Nata oltre un decennio fa come un gioco tra i banchi di scuola, l'iniziativa si è trasformata in un potente simbolo di inclusione, capace di viaggiare dalle aule scolastiche ai social network, con un messaggio tanto semplice quanto rivoluzionario: essere diversi non significa essere sbagliati.

L'idea ha radici friulane. È nata infatti nella scuola primaria di Terzo di Aquileia, grazie all'intuizione della maestra Sabrina, che voleva trovare un modo visivo e immediato per spiegare ai suoi alunni l'importanza di accogliere l'altro. Giunta quest'anno alla sua 13esima edizione, la giornata ha ormai una risonanza universale, sostenuta da community attivissime su Facebook e Instagram che ogni primo venerdì di febbraio si riempiono di scatti colorati.
La metafora è poetica nella sua semplicità: un calzino che smarrisce il proprio compagno prova spesso una sensazione di solitudine, smarrimento e inutilità. Ma se quel calzino "solo" viene abbinato a un altro, diverso per forma, colore o dimensione, ecco che il paio ritrova la sua funzione, diventando persino più interessante e allegro.

L'obiettivo principale della giornata è la sensibilizzazione sull'autismo e sulle altre neurodiversità. In un mondo che spesso spinge verso l'omologazione, i calzini spaiati ricordano agli alunni — e agli adulti — che: la diversità è una forma di bellezza, Il rispetto reciproco e la solidarietà sono le basi di una comunità sana, l'accettazione dell'altro è l'unico vero antidoto all'alienazione e al bullismo.

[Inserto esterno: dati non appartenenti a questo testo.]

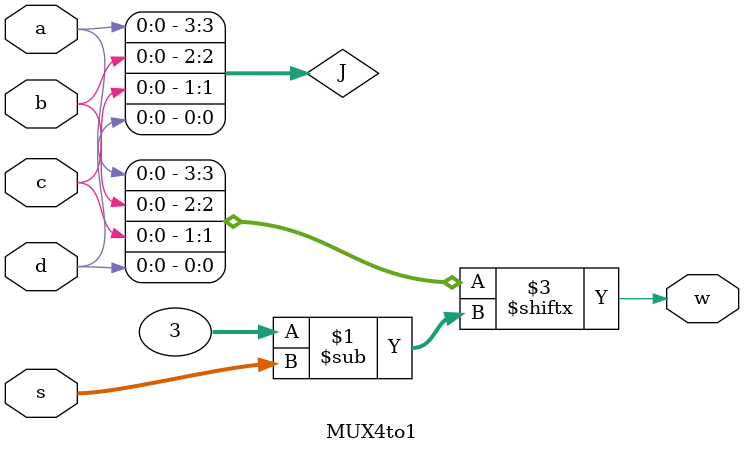
<source format=sv>
  `timescale 1ns/1ns
module MUX4to1(input a,b,c,d,input[1:0] s,output w);
  wire [0:3] J;
  assign J={a,b,c,d};
  assign #(41,44) w=J[s];
endmodule

</source>
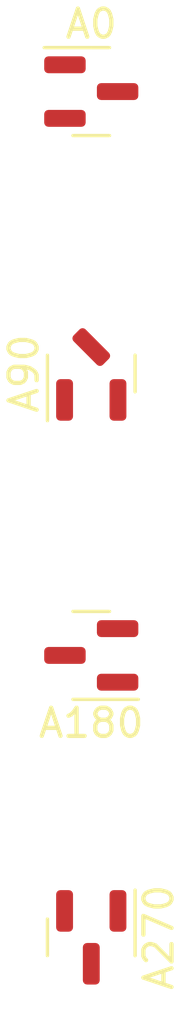
<source format=kicad_pcb>
(kicad_pcb (version 20221018) (generator pcbnew)

  (general
    (thickness 1.6)
  )

  (paper "A4")
  (layers
    (0 "F.Cu" signal)
    (31 "B.Cu" signal)
    (32 "B.Adhes" user "B.Adhesive")
    (33 "F.Adhes" user "F.Adhesive")
    (34 "B.Paste" user)
    (35 "F.Paste" user)
    (36 "B.SilkS" user "B.Silkscreen")
    (37 "F.SilkS" user "F.Silkscreen")
    (38 "B.Mask" user)
    (39 "F.Mask" user)
    (40 "Dwgs.User" user "User.Drawings")
    (41 "Cmts.User" user "User.Comments")
    (42 "Eco1.User" user "User.Eco1")
    (43 "Eco2.User" user "User.Eco2")
    (44 "Edge.Cuts" user)
    (45 "Margin" user)
    (46 "B.CrtYd" user "B.Courtyard")
    (47 "F.CrtYd" user "F.Courtyard")
    (48 "B.Fab" user)
    (49 "F.Fab" user)
    (50 "User.1" user)
    (51 "User.2" user)
    (52 "User.3" user)
    (53 "User.4" user)
    (54 "User.5" user)
    (55 "User.6" user)
    (56 "User.7" user)
    (57 "User.8" user)
    (58 "User.9" user)
  )

  (setup
    (pad_to_mask_clearance 0)
    (pcbplotparams
      (layerselection 0x00010fc_ffffffff)
      (plot_on_all_layers_selection 0x0000000_00000000)
      (disableapertmacros false)
      (usegerberextensions false)
      (usegerberattributes true)
      (usegerberadvancedattributes true)
      (creategerberjobfile true)
      (dashed_line_dash_ratio 12.000000)
      (dashed_line_gap_ratio 3.000000)
      (svgprecision 4)
      (plotframeref false)
      (viasonmask false)
      (mode 1)
      (useauxorigin false)
      (hpglpennumber 1)
      (hpglpenspeed 20)
      (hpglpendiameter 15.000000)
      (dxfpolygonmode true)
      (dxfimperialunits true)
      (dxfusepcbnewfont true)
      (psnegative false)
      (psa4output false)
      (plotreference true)
      (plotvalue true)
      (plotinvisibletext false)
      (sketchpadsonfab false)
      (subtractmaskfromsilk false)
      (outputformat 1)
      (mirror false)
      (drillshape 1)
      (scaleselection 1)
      (outputdirectory "")
    )
  )

  (net 0 "")

  (footprint "Package_TO_SOT_SMD:SOT-23" (layer "F.Cu") (at 50 60 90))

  (footprint "Package_TO_SOT_SMD:SOT-23" (layer "F.Cu") (at 50 80 -90))

  (footprint "Package_TO_SOT_SMD:SOT-23" (layer "F.Cu") (at 50 50))

  (footprint "Package_TO_SOT_SMD:SOT-23" (layer "F.Cu") (at 50 70 180))

)

</source>
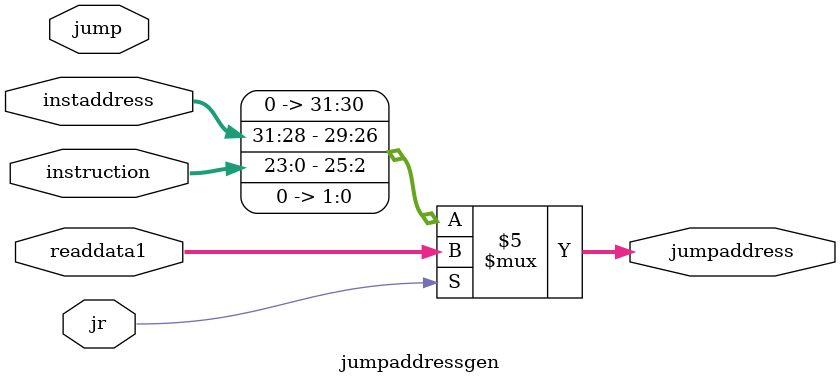
<source format=v>
`timescale 1ns / 1ps


module jumpaddressgen(
    input jump,jr,
    input [31:0] instaddress,instruction,readdata1,
    output reg [31:0] jumpaddress
    );
    reg [25:0] temp;
    initial begin
        jumpaddress=0;
    end
    always @ (jump or jr or readdata1 or instaddress or instruction)
    begin
           if(jr)
                jumpaddress=readdata1;   
           else
            begin
                  temp=instruction[25:0]<<2;
                  jumpaddress={instaddress[31:28],temp};               
            end     
    end
endmodule

</source>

Partecipare è elementare e non richiede acquisti, ma solo un pizzico di fantasia. Basta aprire il cassetto della biancheria, scegliere due calzini che non abbiano nulla in comune — meglio se con fantasie scoordinate e colori vibranti — e indossarli per tutta la giornata.
Molti partecipanti scelgono poi di condividere il gesto sui social, creando un enorme mosaico digitale di colori che rompe la grigia routine del web. È un modo per dire, con un semplice indumento, che nessuno deve sentirsi escluso o "spaiato" nella nostra società.